Task statement » Nothing in the data may be altered; restate all of it exactly.

Information shown »
┄┄┄┄┄┄┄┄┄┄

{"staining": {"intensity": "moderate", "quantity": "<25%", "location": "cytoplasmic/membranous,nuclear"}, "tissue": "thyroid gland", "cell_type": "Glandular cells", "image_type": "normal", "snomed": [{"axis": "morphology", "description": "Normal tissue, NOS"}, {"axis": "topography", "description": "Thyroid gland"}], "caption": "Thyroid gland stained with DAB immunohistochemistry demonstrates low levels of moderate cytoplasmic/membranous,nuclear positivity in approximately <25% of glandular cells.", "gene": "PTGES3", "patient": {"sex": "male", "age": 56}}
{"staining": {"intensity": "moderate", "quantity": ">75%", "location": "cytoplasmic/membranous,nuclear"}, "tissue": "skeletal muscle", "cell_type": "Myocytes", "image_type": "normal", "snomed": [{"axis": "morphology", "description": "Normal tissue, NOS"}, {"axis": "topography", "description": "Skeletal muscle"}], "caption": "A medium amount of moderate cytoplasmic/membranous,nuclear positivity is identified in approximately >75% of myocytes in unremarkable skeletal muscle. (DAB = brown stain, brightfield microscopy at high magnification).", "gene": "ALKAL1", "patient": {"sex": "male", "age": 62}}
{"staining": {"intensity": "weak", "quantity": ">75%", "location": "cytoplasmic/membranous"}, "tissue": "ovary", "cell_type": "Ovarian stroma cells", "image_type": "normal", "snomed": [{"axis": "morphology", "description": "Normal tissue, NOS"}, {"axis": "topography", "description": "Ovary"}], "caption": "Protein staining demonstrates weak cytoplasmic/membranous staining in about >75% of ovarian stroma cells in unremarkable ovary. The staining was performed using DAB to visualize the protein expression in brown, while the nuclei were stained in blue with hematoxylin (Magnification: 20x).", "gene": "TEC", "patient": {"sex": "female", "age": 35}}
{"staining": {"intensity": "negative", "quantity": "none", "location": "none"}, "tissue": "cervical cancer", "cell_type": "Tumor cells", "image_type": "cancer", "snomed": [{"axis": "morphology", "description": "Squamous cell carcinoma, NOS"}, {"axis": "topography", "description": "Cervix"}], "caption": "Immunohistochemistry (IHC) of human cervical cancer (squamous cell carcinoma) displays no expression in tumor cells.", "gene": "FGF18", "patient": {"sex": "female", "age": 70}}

┄┄┄┄┄┄┄┄┄┄

Solution to this problem »
{"staining": {"intensity": "moderate", "quantity": "<25%", "location": "cytoplasmic/membranous,nuclear"}, "tissue": "thyroid gland", "cell_type": "Glandular cells", "image_type": "normal", "snomed": [{"axis": "morphology", "description": "Normal tissue, NOS"}, {"axis": "topography", "description": "Thyroid gland"}], "caption": "Thyroid gland stained with DAB immunohistochemistry demonstrates low levels of moderate cytoplasmic/membranous,nuclear positivity in approximately <25% of glandular cells.", "gene": "PTGES3", "patient": {"sex": "male", "age": 56}}
{"staining": {"intensity": "moderate", "quantity": ">75%", "location": "cytoplasmic/membranous,nuclear"}, "tissue": "skeletal muscle", "cell_type": "Myocytes", "image_type": "normal", "snomed": [{"axis": "morphology", "description": "Normal tissue, NOS"}, {"axis": "topography", "description": "Skeletal muscle"}], "caption": "A medium amount of moderate cytoplasmic/membranous,nuclear positivity is identified in approximately >75% of myocytes in unremarkable skeletal muscle. (DAB = brown stain, brightfield microscopy at high magnification).", "gene": "ALKAL1", "patient": {"sex": "male", "age": 62}}
{"staining": {"intensity": "weak", "quantity": ">75%", "location": "cytoplasmic/membranous"}, "tissue": "ovary", "cell_type": "Ovarian stroma cells", "image_type": "normal", "snomed": [{"axis": "morphology", "description": "Normal tissue, NOS"}, {"axis": "topography", "description": "Ovary"}], "caption": "Protein staining demonstrates weak cytoplasmic/membranous staining in about >75% of ovarian stroma cells in unremarkable ovary. The staining was performed using DAB to visualize the protein expression in brown, while the nuclei were stained in blue with hematoxylin (Magnification: 20x).", "gene": "TEC", "patient": {"sex": "female", "age": 35}}
{"staining": {"intensity": "negative", "quantity": "none", "location": "none"}, "tissue": "cervical cancer", "cell_type": "Tumor cells", "image_type": "cancer", "snomed": [{"axis": "morphology", "description": "Squamous cell carcinoma, NOS"}, {"axis": "topography", "description": "Cervix"}], "caption": "Immunohistochemistry (IHC) of human cervical cancer (squamous cell carcinoma) displays no expression in tumor cells.", "gene": "FGF18", "patient": {"sex": "female", "age": 70}}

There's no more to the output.